Another dispute is prompted by this line of Colapinto’s: “Though I can find no record of Woolf having read The Age of Innocence, it seems unlikely that she would have failed to read Wharton’s most famous and celebrated book, if for no other reason than she would have been curious about the first novel by a woman to win the Pulitzer.”

According to Stuart N. Clarke, Woolf acknowledged  receipt of a copy of The Age of Innocence in an uncollected letter to publishers Messrs Appleton & Co. on 18 Nov 1920. The letter was published in the January 2011 edition of the Virginia Woolf Bulletin. In that issue’s accompanying note, Stephen Barkway discusses Woolf’s published comments on Wharton  and Wharton’s irritation.

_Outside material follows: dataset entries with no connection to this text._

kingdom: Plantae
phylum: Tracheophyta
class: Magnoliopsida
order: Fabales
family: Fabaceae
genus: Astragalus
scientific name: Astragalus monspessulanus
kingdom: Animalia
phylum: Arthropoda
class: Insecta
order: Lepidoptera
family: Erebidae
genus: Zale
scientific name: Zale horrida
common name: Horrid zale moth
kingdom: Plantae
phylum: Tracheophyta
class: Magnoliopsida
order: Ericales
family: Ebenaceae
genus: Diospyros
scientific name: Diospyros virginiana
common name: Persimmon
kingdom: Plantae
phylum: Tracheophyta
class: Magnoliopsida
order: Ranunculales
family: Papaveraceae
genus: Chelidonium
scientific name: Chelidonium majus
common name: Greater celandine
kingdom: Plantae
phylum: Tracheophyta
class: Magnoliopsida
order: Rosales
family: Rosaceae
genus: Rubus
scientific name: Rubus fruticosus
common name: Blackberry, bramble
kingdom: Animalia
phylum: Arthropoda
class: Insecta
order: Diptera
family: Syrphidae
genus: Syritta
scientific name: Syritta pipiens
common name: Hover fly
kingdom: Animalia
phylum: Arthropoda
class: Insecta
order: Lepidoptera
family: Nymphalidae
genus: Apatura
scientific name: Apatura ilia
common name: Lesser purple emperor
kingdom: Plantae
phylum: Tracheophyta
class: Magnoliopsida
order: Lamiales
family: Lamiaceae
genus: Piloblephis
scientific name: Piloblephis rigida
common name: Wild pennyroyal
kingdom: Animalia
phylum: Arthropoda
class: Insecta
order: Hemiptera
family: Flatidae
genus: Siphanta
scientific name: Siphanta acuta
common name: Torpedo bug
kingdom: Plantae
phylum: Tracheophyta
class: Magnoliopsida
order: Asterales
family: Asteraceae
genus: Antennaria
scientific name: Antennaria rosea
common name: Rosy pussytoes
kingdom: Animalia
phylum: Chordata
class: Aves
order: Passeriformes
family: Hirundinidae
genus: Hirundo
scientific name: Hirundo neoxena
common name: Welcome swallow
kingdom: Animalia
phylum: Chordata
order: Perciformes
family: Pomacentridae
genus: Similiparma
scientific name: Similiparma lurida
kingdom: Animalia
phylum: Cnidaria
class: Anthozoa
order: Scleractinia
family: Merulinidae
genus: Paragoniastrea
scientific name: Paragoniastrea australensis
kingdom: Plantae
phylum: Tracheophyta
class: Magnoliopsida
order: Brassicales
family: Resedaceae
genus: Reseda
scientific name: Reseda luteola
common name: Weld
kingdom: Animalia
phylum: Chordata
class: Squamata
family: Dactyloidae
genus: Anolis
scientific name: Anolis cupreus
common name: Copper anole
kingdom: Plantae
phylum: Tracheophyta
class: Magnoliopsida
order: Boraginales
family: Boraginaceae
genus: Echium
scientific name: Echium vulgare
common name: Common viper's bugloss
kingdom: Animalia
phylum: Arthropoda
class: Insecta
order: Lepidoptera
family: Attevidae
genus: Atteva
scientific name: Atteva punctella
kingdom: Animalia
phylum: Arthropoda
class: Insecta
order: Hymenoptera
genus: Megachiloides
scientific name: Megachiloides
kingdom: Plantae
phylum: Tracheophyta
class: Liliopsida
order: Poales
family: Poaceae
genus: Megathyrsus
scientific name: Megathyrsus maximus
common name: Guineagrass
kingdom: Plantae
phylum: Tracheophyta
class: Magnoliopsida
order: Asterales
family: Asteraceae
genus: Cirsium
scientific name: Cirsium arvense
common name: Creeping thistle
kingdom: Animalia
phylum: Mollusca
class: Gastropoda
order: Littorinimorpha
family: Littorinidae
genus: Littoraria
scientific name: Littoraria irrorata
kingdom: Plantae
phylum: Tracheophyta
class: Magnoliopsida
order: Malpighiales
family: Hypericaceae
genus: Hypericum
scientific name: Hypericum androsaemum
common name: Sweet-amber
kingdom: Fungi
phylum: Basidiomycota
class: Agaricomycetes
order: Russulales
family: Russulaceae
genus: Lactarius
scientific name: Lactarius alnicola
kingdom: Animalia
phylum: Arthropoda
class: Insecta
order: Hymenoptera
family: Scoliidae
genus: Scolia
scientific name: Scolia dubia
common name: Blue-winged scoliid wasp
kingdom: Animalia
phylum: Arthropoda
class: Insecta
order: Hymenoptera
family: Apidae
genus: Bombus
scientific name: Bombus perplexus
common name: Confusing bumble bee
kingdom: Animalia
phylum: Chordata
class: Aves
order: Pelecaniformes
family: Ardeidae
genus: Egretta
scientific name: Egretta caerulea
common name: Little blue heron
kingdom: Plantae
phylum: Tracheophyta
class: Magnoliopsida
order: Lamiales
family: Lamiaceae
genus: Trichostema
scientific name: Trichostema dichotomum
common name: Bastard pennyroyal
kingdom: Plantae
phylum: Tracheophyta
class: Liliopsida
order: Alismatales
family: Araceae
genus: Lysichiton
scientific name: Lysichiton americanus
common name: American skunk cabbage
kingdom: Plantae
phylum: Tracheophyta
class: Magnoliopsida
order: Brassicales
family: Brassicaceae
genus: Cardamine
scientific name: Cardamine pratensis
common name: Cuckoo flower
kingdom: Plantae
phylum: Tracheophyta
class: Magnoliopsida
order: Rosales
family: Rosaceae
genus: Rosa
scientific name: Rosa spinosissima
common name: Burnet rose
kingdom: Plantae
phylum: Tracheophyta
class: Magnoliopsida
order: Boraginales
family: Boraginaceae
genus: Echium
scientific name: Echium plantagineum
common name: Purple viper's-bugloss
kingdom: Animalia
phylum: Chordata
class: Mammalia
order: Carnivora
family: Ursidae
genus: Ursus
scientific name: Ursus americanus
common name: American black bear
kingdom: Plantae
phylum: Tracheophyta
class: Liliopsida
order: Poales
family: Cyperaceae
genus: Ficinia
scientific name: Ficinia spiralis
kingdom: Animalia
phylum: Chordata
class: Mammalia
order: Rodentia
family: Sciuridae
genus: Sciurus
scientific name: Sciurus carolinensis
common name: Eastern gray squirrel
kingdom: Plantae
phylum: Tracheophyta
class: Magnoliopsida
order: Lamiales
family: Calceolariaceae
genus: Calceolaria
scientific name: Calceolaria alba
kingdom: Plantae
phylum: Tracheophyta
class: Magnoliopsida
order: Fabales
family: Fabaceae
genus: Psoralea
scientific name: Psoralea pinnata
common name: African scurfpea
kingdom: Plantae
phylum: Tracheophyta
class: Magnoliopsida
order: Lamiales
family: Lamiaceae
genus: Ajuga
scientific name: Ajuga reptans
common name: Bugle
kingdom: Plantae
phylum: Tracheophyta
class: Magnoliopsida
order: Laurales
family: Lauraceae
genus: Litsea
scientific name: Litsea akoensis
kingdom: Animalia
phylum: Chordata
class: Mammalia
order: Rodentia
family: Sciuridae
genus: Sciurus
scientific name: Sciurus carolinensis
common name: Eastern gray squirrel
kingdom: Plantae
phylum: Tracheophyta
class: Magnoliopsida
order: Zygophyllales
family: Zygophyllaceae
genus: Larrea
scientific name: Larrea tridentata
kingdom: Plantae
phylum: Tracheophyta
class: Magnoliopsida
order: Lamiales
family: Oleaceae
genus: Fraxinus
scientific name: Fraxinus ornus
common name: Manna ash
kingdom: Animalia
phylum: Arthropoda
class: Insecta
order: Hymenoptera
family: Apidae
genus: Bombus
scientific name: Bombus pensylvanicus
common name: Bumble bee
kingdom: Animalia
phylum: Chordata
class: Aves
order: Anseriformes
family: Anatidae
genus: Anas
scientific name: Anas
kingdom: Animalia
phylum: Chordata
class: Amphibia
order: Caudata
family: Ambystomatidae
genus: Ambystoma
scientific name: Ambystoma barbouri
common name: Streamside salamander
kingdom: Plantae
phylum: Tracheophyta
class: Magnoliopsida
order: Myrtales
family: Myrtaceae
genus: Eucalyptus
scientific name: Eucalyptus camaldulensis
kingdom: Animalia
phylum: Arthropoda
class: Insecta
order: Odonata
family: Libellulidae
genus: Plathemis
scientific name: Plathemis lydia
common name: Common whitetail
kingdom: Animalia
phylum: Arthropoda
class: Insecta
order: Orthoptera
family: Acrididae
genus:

3. Review of Arctic Summer by Damon Galgut, a fictional biography of E.M. Forster in the Washington Post, Sept. 18, 2014, that includes “lightly fictionalized” accounts of meetings with Virginia and Leonard Woolf.

4. London photos: Virginia Woolf’s Mrs Dalloway book bench on the Flickfilosopher blog, Sept. 18, 2014. For more, see Close-up views of the Mrs. Dalloway bench and This summer, take a seat on the Mrs. Dalloway bench

5. Professor’s new book explores theories of place in the Bowdoin Orient, Sept. 12, 2014. The People, Place, and Space Reader, a new anthology dedicated to scholars writing about the ways in which people inhabit the space around them, includes an excerpt from A Room of One’s Own.